Jenn @ Juggling Life said...

I owned a condo once. HOA = Evil power tripping retired people. Never again.

babs said...

I am new to your site, having come over via Derfwad Manor, which is via The Pioneer Woman. I love your site and your writing is a hoot! Keep up the fun!

babs said...

I just read everyone's comments. Wow! I'd heard some horror stories about associations, but these are just insane. I have never lived in a neighborhood like that and for those reasons, have never wanted to. A very pain-in-the-ass neighbor down the street wanted to start an association, but at the time, only 1/2 the houses were built. It wasn't in the original deed and I told her we specifically looked to build where there wasn't any associations. We have horses, cows, sheep, and alpacas all around us, for God's sake! She only backed off when she called an attorney and found out it would be a major hassle to get people to join that already lived here and would cost a lot.

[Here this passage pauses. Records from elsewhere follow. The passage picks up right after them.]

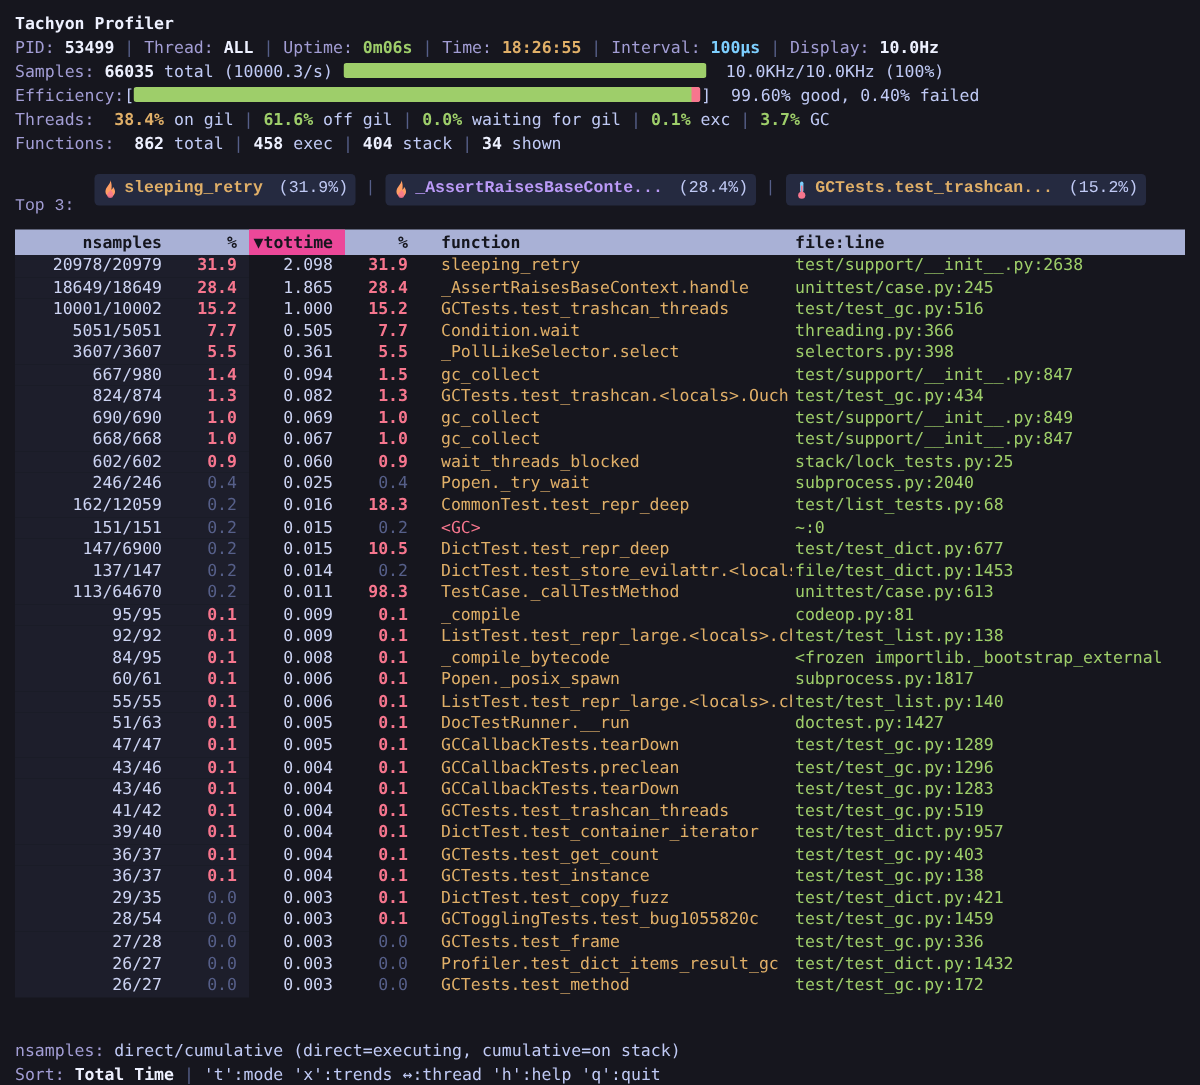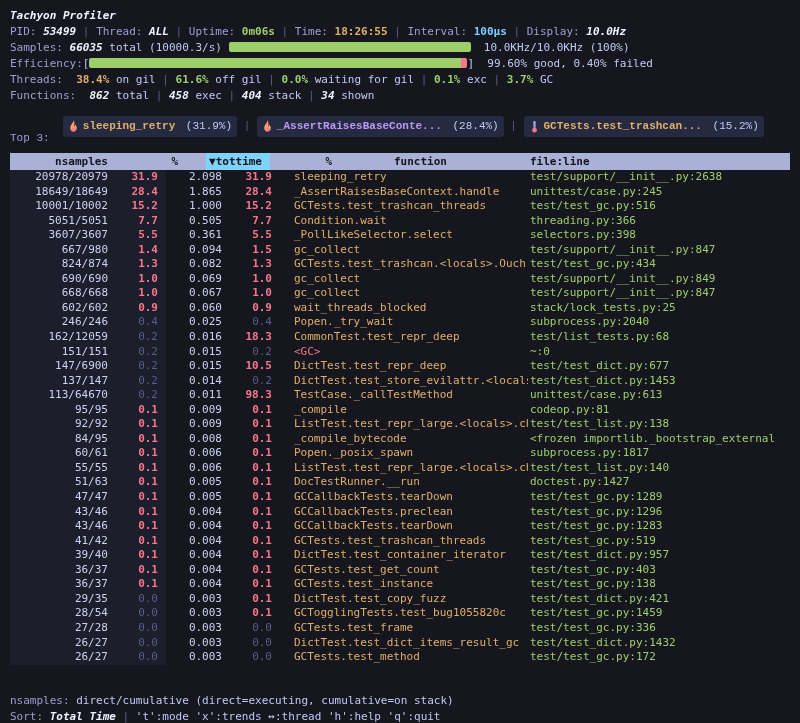"Tachyon Profiler" .wv { font-style: italic -> none }
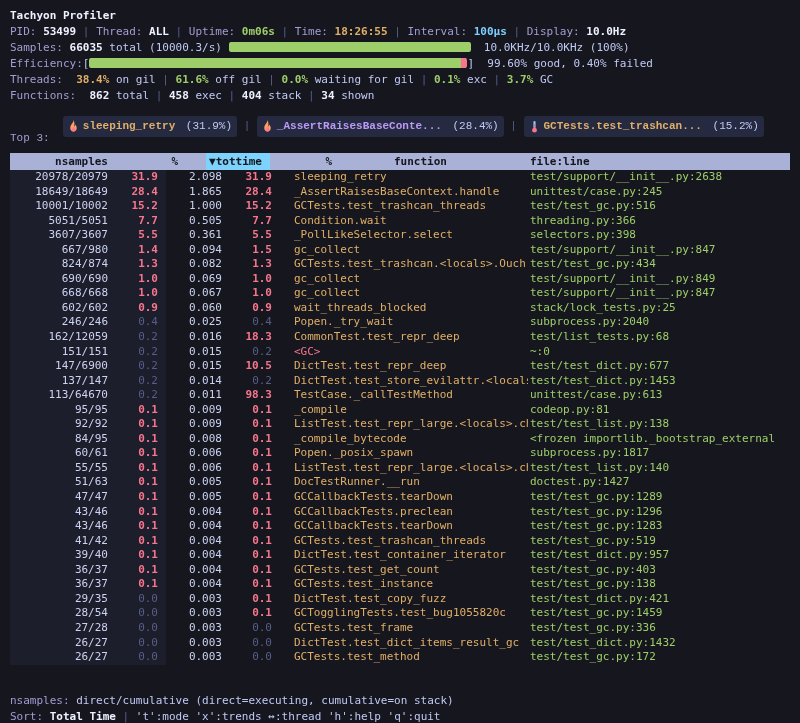"nsamples" .thead { gap: 20px -> none }
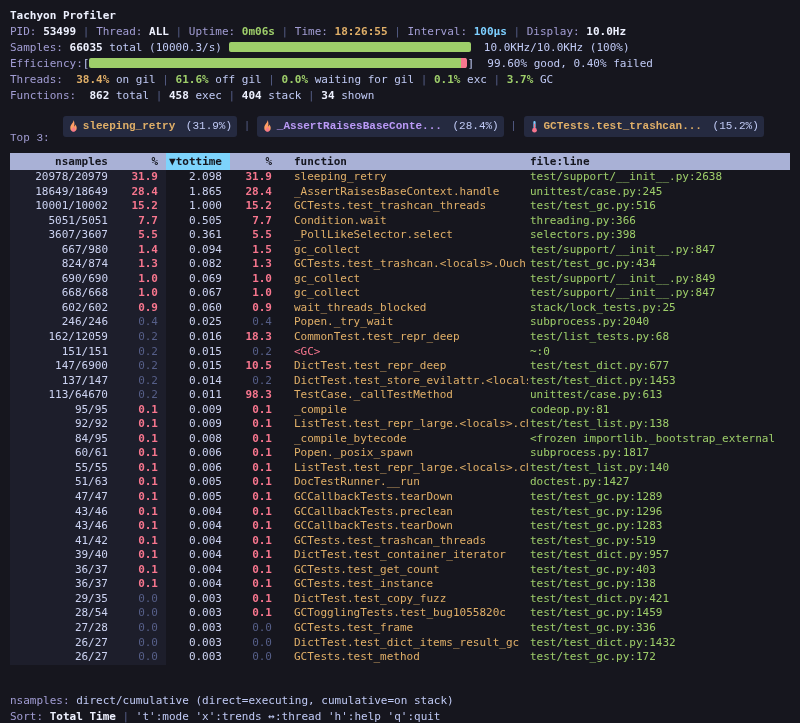"▼tottime" .th.sort { background: #7dd3fc -> #ec4899 }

When looking for a house years ago, we tossed away any printouts that had a HOA. But I did get a kick out of your story and everyone's comments. Let us know how it turns out!

Mary Anna said...

Yeah, our HOA reminds us that this is a gated community and as such we need to hold to certain standards. Gate, schmate. Lots of Section 8 developments have gates too.

Anyhoo, we got a letter once for a weed. It specified what weed! No lie: it specified the weed to the left of the driveway, about 2 feet back from the sidewalk.